Supreme Court considers Internet liability in possible landmark case involving Twitter
Ruling could upend how online companies are prosecuted.
The Supreme Court on Wednesday considered a possible major overhaul of existing Internet regulation, raising the possibility that companies may face significantly more liability for content poster on their servers.
At issue before the Court is a complaint brought by the family of Nawras Alassaf, who was killed during an ISIS terrorist attack in 2017 in Istanbul. The plaintiffs have asserted that social media platforms such as Twitter should be held partly responsible for such tragedies if they fail to properly police terrorist content on their servers.
U.S. statutory law—specifically Section 230 of the Communications Decency Act—has for years given Internet companies broad immunity for third-party content posted to their servers.

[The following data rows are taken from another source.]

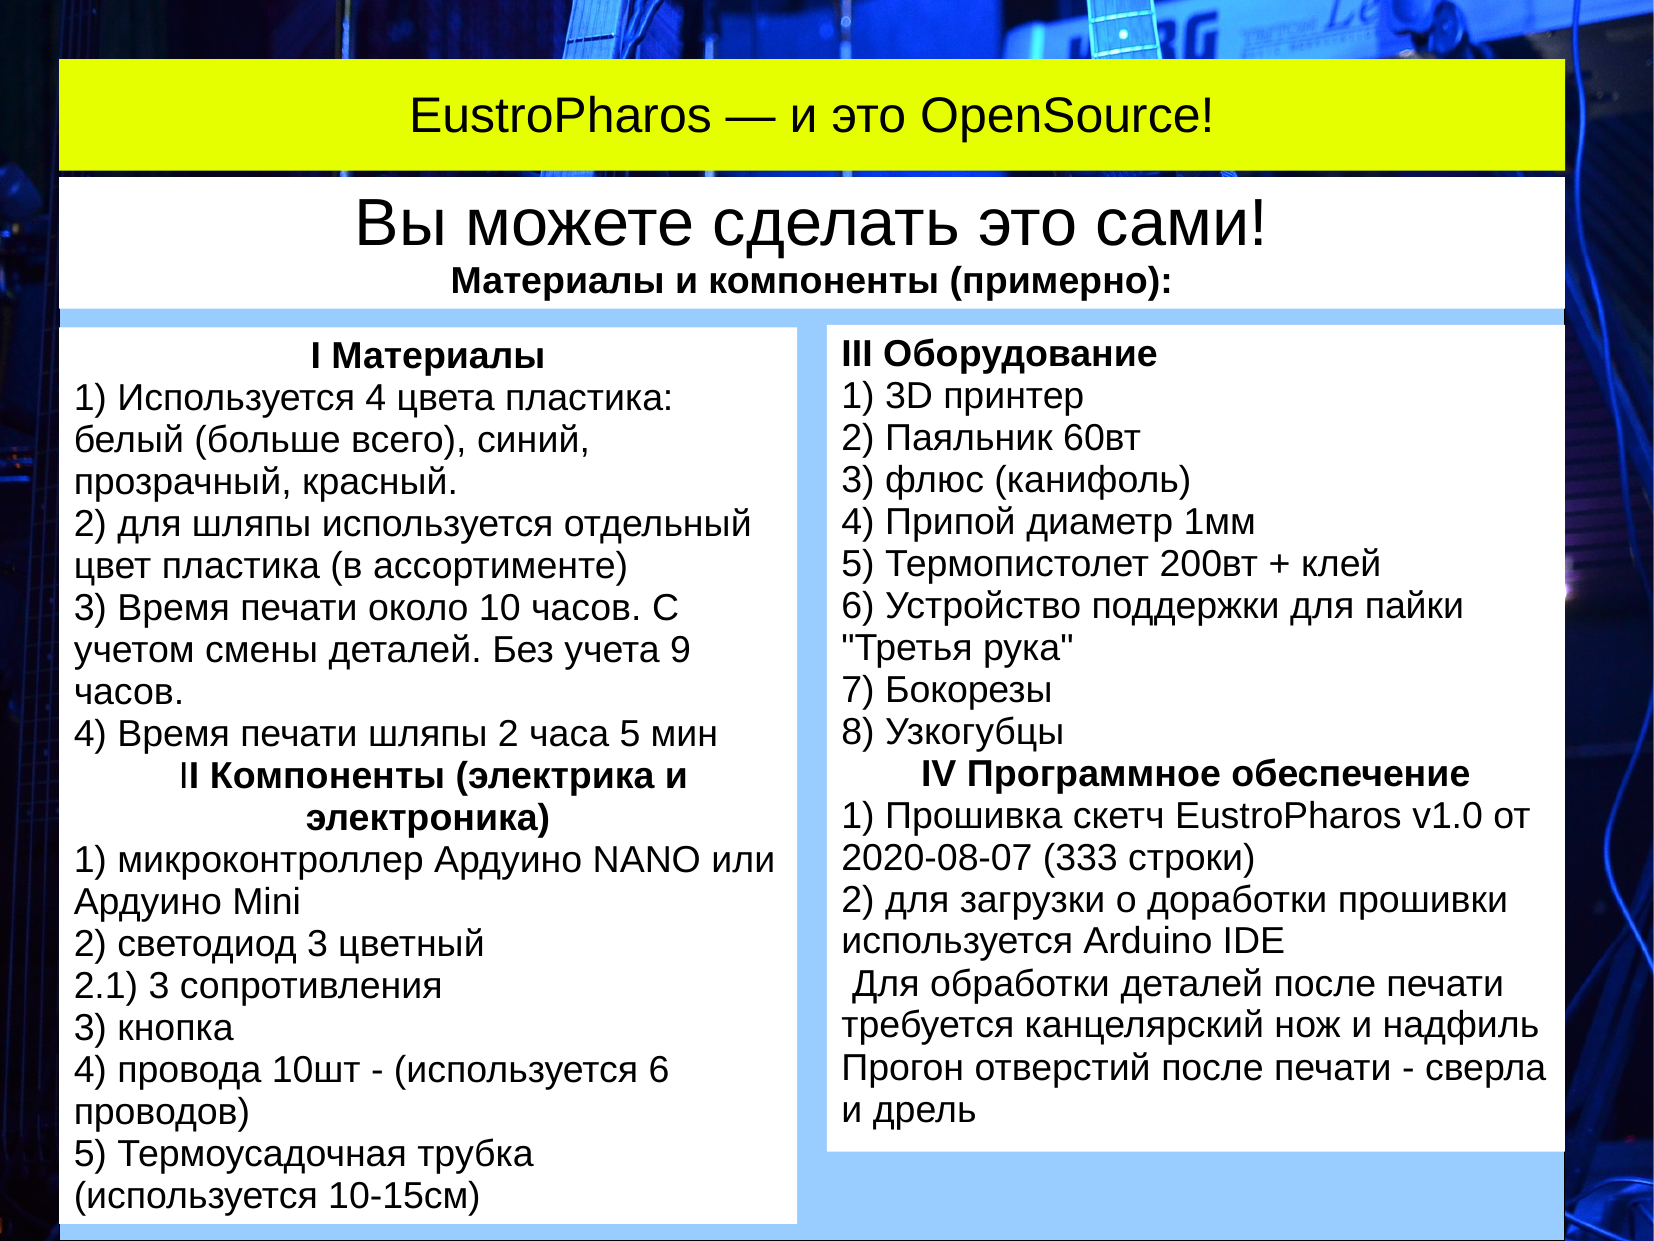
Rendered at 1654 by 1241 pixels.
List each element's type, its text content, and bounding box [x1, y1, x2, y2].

text_box Вы можете сделать это сами! Материалы и компоненты (примерно): [59, 177, 1565, 309]
title EustroPharos — и это OpenSource! [59, 59, 1566, 171]
picture [0, 0, 1654, 1241]
text_box [59, 309, 1565, 1241]
text_box I Материалы 1) Используется 4 цвета пластика: белый (больше всего), синий, прозрачный, красный. 2) для шляпы используется отдельный цвет пластика (в ассортименте) 3) Время печати около 10 часов. С учетом смены деталей. Без учета 9 часов. 4) Время печати шляпы 2 часа 5 мин II Компоненты (электрика и электроника) 1) микроконтроллер Ардуино NANO или Ардуино Mini 2) светодиод 3 цветный 2.1) 3 сопротивления 3) кнопка 4) провода 10шт - (используется 6 проводов) 5) Термоусадочная трубка (используется 10-15см) [59, 327, 798, 1224]
text_box III Оборудование 1) 3D принтер 2) Паяльник 60вт 3) флюс (канифоль) 4) Припой диаметр 1мм 5) Термопистолет 200вт + клей 6) Устройство поддержки для пайки "Третья рука" 7) Бокорезы 8) Узкогубцы IV Программное обеспечение 1) Прошивка скетч EustroPharos v1.0 от 2020-08-07 (333 строки) 2) для загрузки о доработки прошивки используется Arduino IDE Для обработки деталей после печати требуется канцелярский нож и надфиль Прогон отверстий после печати - сверла и дрель [826, 324, 1565, 1152]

Twitter on Wednesday argued before the Court that it cannot be held liable for terrorist-related content on its severs if it is unaware of the material benefit that content offers the terrorists themselves.
"You have to know that you are providing substantial assistance to an act of international terrorism," Seth Waxman, an attorney for Twitter, told the justices, arguing that there exists a "gulf" between general services given to a terrorist and services given that specifically aid the terrorism in question.
"I don't know that I see clearly that distinction," Justice Ketanji Brown Jackson said in response.